▸ What is required
Report the number of lines in the records that contain the string "pose", giving only that number.
## Begin
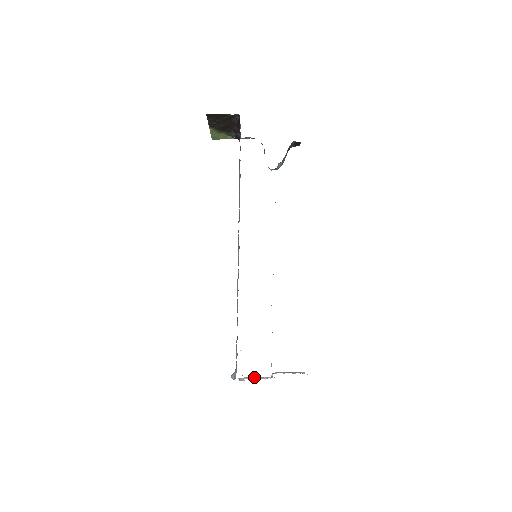
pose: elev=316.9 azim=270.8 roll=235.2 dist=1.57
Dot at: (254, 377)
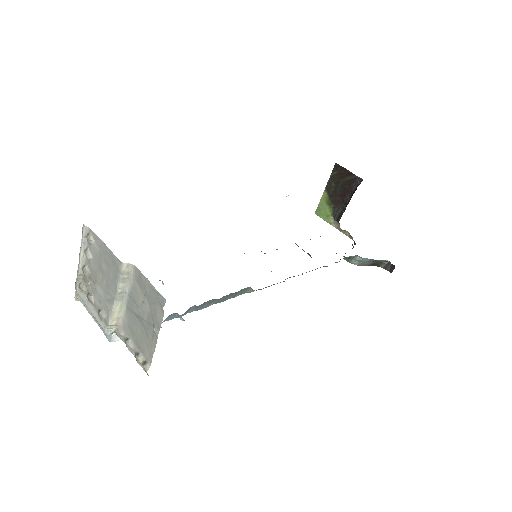
Dot at: (96, 299)
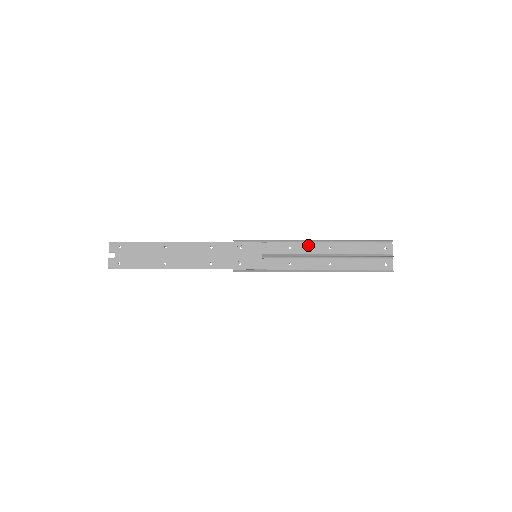
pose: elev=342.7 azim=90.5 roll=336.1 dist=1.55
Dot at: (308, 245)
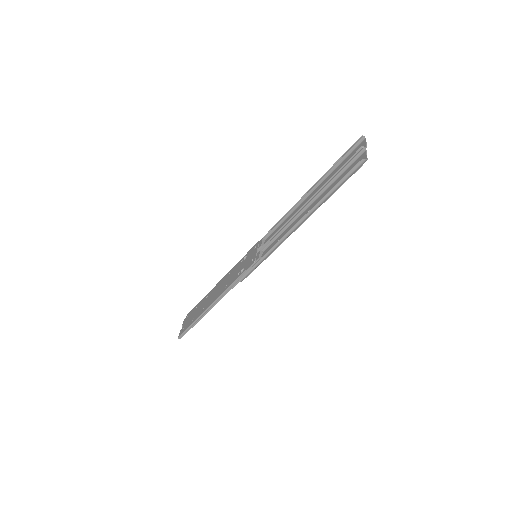
Dot at: (294, 213)
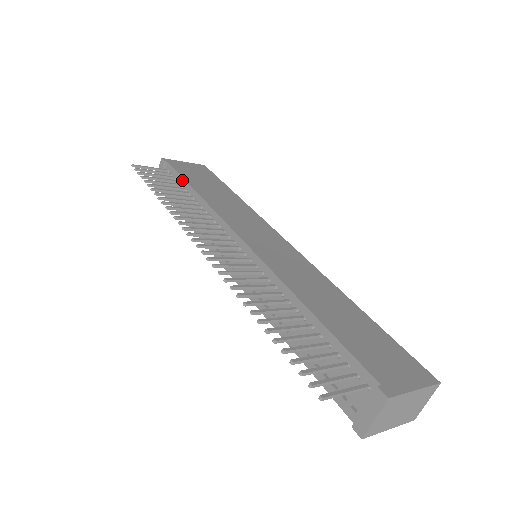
## End
▸ Expected output
2